El fascismo no estuvo muerto ni andaba de parranda sino que estuvo agazapado. Hoy lo que presenciamos es su zarpazo.

Raúl Roblero

Profesor de Historia

“Nuestra orientación política no la determinan principios filosóficos abstractos, sino que ella proviene de la realidad que nos presenta la vida en su constante devenir, y hoy, que precisamente la vida ha colocado al  mundo en el duro trance de elegir entre democracia y fascismo, nosotros nos pronunciamos por la democracia y defendemos la causa de la democracia.”
Elás Lafferte, 1937.

El fascismo ha sido y es un estorbo en la real conquista de los derechos de las y los trabajadores; es un movimiento reaccionario, conservador y restaurador. La lucha fue contundente y efectiva ¿Quién lo duda? Siete años después la URSS, comandada por Stalin, salvaba al mundo del manto fascista ¿Quién lo duda?

El marxismo, la dialéctica materialista, exige ampliadas lecturas a la luz de los avances técnicos-científicos. Ante esto cabe preguntarse, sin reducir épica hazaña, ¿cuál fue el real alcance de ella? ¿Estamos presenciando el límite de esa onda? ¿Ganamos la batalla o la guerra contra el fascismo?  Fue victoria táctica. El fascismo, como todo movimiento político, es más que una institución; son ideas y formar de ser, son subjetividades, personalidades e identidades, es cultura hegemónica y subalterna. Se le ganó la batalla. Si esto no fuera así ¿cómo explicarse las recientes conquistas de los puestos de representación popular por partes de los fascistas? Sea de manera explícita, como se da en el caso europeo, o de manera implícita, como se da desde el norte al sur de América, la anterior interrogante sigue en pie. Un proceso creciente de acumulación de fuerzas los erige como líderes. Nada muere, todo se transforma. Erradicar al fascismo es erradicar, también, su humus.

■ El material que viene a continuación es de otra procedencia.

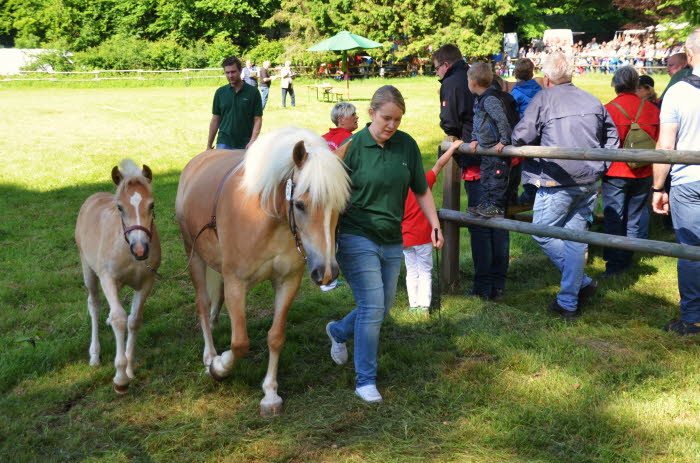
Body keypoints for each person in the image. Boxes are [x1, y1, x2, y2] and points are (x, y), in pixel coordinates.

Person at [325, 85, 444, 403]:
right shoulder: (350, 148)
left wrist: (434, 224)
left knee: (382, 304)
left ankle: (337, 332)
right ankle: (365, 380)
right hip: (355, 236)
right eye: (386, 119)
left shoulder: (406, 146)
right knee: (373, 306)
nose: (391, 126)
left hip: (393, 238)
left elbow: (421, 189)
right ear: (371, 114)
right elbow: (327, 200)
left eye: (398, 120)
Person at [512, 52, 620, 318]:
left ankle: (580, 284)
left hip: (556, 179)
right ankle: (568, 302)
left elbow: (521, 135)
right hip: (587, 182)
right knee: (574, 240)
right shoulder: (591, 99)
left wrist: (513, 137)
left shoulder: (543, 99)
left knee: (542, 231)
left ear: (547, 78)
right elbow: (612, 137)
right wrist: (599, 168)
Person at [652, 27, 700, 335]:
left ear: (691, 55)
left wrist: (658, 187)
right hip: (687, 182)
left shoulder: (678, 92)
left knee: (691, 250)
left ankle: (693, 317)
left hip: (687, 181)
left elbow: (665, 146)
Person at [602, 66, 660, 277]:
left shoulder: (608, 109)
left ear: (616, 84)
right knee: (634, 218)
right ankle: (627, 259)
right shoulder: (652, 109)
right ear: (636, 84)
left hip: (616, 171)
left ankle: (615, 265)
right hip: (643, 170)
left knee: (614, 218)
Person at [402, 139, 463, 313]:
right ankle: (424, 305)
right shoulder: (424, 181)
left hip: (405, 237)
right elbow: (439, 164)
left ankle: (413, 305)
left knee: (411, 271)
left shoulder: (397, 189)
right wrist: (452, 148)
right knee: (425, 271)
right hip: (423, 236)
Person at [320, 102, 359, 291]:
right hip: (341, 196)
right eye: (353, 115)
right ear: (341, 119)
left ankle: (326, 279)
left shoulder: (322, 139)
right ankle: (332, 279)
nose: (357, 117)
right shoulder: (350, 140)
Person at [467, 62, 512, 218]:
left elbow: (501, 120)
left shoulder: (490, 99)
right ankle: (486, 204)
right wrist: (474, 139)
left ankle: (497, 207)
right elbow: (478, 121)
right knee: (486, 178)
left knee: (496, 180)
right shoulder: (479, 100)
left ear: (473, 83)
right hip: (485, 149)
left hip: (496, 149)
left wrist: (504, 141)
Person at [207, 56, 263, 151]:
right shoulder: (220, 93)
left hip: (245, 143)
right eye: (227, 73)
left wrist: (253, 140)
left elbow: (258, 119)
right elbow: (215, 119)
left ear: (240, 71)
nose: (230, 76)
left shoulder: (253, 92)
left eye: (233, 72)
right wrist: (209, 145)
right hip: (224, 141)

La victoria del fascismo hoy no se podría materializar sin que los sujetos reproduzcan y produzcan, siendo agentes quienes los encarnan, constantemente sus principios, sin que los medios de comunicación, que son personas de carne y hueso dueños de los medios de producción, y de entretención permanentemente construyan un estado de terror, validen y normalicen la violencia, promuevan la personalización e individualización de la política, aprueben la xenofobia y el racismo, exacerben el nacionalismo, militarismo y autoritarismo, y que neutralicen y desprestigien constantemente a las izquierdas. Interesante sería ahondar en como, por ejemplo, los constantes y abundantes documentales basados en los nazis y en la figura de Adolf Hitler, que buscan los fines expuestos, asentados en la entretención, con narrativas de suspenso, de thriller policial, han generado condiciones subjetivas que sirvan para la acumulación y correlación de fuerzas a favor del fascismo. Si nos hallamos en un escenario en que la clase dominante se encuentra en ofensiva, correcto es preguntarnos también por el enfoque y contenido de su entretención para las masas.

En nuestro vecindario más cercano, el gran cuervo ha ido construyendo una correlación de fuerzas, tanto en la convivencia social como en el de los cargos de representación popular, al auxilio de sus objetivos. Se necesita entonces una oposición que encarne un movimiento por la paz, por la soberanía y por la reciprocidad entre los pueblos. Al ser el gobierno de Chile Vamos cómplices activos de la escalada de violencia existentes hoy en el globo, la construcción política de una alianza que defienda la democracia y los derechos humanos es imperiosa. Nuestra historia nos guarda una caja de herramientas a la que echar mano. Una alianza desde el centro a la izquierda es y ha sido posible, una alianza entre partidos y movimientos sociales es y ha sido posible.

El combate al fascismo requiere no solamente de un reproche ético, sino de una estratagema política que realmente logre eliminarlo de toda subjetividad. Para esta tarea hay que apelar a la transformación del sujeto neoliberal. Ante esto, el rumiante proceso de reformas nos deja intersticios fecundos para introducir estos elementos. Es nuestro deber ineludible mantenerlo vivo y agudizarlo. La profundización de la democracia, en marcha, permite al ciudadano ser un agente democratizador de su espacio intrapersonal e interpersonal y, por ende, del campo político. El libreto que sostiene la  mantención, profundización, perfeccionamiento y desarrollo del neoliberalismo permite que el fascismo siga en progresiva asunción. El fascismo no estuvo muerto ni andaba de parranda sino que estuvo agazapado. Hoy lo que presenciamos es su zarpazo.